Set the environment variable HYDRA_FULL_ERROR=1 for a complete stack trace. Epoch 0: 0%|
@prateekdhawalia --- it's definitely a new one; i'm on a paternity leave, @themattinthehatt will assist you soon.
please do try to checkout develop branch and let us know if you run into the same error.
@danbider I tried the develop branch and it works fine. Got this issue in the main branch. Thanks for the help.
@themattinthehatt when you have a chance please merge develop --> main?
@danbider @themattinthehatt Will this framework work on images where the object occupies only 20 to 30% of image area? Basically detecting keypoints on small objects present on a bigger image. If yes, kindly suggest the approach.
@danbider I'll run the develop branch through the testing framework then merge into main; will update you all when this is complete.
@prateekdhawalia the framework should work fine if the object is smaller - are you dealing with a freely moving animal in an arena? If not (i.e. the animal is stationary), I'd suggest cropping around the animal first before training the models.

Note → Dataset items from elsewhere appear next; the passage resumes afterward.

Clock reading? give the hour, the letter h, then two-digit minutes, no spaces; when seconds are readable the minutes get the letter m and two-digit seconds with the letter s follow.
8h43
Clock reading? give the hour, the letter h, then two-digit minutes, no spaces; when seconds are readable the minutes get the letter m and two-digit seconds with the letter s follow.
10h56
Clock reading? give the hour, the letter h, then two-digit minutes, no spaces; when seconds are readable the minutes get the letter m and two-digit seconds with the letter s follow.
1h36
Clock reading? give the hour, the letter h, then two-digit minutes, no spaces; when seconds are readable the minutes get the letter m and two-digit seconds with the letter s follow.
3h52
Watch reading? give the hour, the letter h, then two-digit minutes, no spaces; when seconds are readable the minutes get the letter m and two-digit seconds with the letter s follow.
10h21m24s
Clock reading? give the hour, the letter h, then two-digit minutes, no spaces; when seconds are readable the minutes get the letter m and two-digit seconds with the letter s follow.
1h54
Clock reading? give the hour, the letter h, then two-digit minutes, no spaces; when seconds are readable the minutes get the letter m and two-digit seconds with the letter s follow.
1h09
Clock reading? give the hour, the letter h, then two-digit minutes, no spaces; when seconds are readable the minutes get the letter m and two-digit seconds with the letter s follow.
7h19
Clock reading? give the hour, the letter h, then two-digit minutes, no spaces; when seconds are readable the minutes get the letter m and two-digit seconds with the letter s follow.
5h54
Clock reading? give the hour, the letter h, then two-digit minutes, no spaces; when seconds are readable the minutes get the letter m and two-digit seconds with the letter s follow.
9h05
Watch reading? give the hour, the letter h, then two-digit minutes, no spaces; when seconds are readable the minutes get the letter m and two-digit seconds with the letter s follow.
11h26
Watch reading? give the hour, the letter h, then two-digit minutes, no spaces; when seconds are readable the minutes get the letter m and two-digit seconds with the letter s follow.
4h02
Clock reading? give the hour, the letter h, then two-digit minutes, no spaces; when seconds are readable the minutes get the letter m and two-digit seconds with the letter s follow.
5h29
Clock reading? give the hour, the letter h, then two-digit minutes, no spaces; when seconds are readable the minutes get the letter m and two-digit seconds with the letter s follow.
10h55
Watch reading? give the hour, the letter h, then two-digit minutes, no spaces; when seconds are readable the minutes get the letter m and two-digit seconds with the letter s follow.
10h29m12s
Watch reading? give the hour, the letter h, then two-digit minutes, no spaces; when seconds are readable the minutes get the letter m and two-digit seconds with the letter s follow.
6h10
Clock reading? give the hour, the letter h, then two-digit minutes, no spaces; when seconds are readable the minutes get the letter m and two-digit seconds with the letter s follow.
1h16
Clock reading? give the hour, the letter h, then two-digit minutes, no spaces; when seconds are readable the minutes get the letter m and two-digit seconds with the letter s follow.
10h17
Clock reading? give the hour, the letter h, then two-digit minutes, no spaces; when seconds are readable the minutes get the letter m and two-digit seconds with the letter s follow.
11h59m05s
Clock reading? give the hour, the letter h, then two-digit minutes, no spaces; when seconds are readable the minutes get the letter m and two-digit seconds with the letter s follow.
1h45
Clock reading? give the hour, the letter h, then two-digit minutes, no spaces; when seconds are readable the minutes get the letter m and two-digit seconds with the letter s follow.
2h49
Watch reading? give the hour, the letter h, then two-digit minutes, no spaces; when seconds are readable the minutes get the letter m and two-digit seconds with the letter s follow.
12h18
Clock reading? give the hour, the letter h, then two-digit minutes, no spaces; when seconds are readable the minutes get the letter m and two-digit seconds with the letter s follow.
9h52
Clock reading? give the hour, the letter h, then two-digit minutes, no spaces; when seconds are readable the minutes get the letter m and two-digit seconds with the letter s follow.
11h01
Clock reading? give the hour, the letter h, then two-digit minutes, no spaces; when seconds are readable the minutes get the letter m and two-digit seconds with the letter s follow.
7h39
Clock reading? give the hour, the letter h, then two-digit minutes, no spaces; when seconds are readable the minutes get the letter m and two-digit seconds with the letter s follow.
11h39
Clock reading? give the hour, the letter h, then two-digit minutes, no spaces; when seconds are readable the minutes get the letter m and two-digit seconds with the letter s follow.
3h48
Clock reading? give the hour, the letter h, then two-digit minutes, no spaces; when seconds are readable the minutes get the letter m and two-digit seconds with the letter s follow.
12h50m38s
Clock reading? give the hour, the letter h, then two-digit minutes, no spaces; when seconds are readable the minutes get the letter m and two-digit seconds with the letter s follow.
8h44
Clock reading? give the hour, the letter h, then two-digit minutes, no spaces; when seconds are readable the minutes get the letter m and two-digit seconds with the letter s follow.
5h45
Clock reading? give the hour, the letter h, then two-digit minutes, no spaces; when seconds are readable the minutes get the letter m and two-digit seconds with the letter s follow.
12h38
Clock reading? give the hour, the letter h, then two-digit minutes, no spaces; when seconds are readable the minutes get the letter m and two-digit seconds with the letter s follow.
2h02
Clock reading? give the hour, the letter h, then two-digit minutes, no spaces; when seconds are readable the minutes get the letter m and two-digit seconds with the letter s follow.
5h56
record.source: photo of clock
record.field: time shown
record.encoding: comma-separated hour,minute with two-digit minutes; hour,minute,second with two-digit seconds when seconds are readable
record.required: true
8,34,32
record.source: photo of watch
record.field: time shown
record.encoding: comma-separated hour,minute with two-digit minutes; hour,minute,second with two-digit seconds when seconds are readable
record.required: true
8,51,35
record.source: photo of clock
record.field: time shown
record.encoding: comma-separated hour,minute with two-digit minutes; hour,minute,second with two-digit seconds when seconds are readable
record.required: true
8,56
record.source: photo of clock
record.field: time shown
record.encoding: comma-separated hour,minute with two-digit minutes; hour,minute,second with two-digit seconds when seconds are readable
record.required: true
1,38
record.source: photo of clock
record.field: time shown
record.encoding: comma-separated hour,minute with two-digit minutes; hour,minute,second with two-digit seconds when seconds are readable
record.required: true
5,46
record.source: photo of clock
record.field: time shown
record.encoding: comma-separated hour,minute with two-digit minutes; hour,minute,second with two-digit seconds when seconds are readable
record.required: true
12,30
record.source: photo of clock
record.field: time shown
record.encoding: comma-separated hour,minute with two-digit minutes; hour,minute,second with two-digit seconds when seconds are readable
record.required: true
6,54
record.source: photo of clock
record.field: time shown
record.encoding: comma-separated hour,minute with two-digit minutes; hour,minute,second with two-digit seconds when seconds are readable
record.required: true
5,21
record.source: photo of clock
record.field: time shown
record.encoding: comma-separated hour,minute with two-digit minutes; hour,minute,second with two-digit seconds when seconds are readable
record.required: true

@prateekdhawalia I've now merged develop into main; please raise another issue if you run into more troubles.
@themattinthehatt Thanks for the response. My use case involves freely moving object. Also, I tried both SemiSupervisedHeatMap and SemiSupervisedRegression models. The heatmap model did not give good performance on unlabeled video. But it may be because of very low labeled data(260 images). The Regression model fails during the predict step as there is no implementation of predict_step() for the same. Is this a bug or done intentionally for a reason? Kindly suggest if Heapmap or Regression model should be used.
Hi @prateekdhawalia, sorry to hear you didn't see good performance on your unlabeled video. 260 labeled images should be a reasonable amount - how many labeled keypoints do you have per frame?
Apologies for the lack of predict_step() for the regression model - that was not intentional, we just haven't updated that model yet. I just raised an issue to that effect and will fix it asap. In general though we've found much better performance with the heatmap models.
Hi @themattinthehatt , I have 5 labeled keypoints per frame. Thanks for the info that heatmaps are more accurate. Also, I have noticed that when I use DLC image augmentation and when the image rotation aug is above 10, the code throws an error as below.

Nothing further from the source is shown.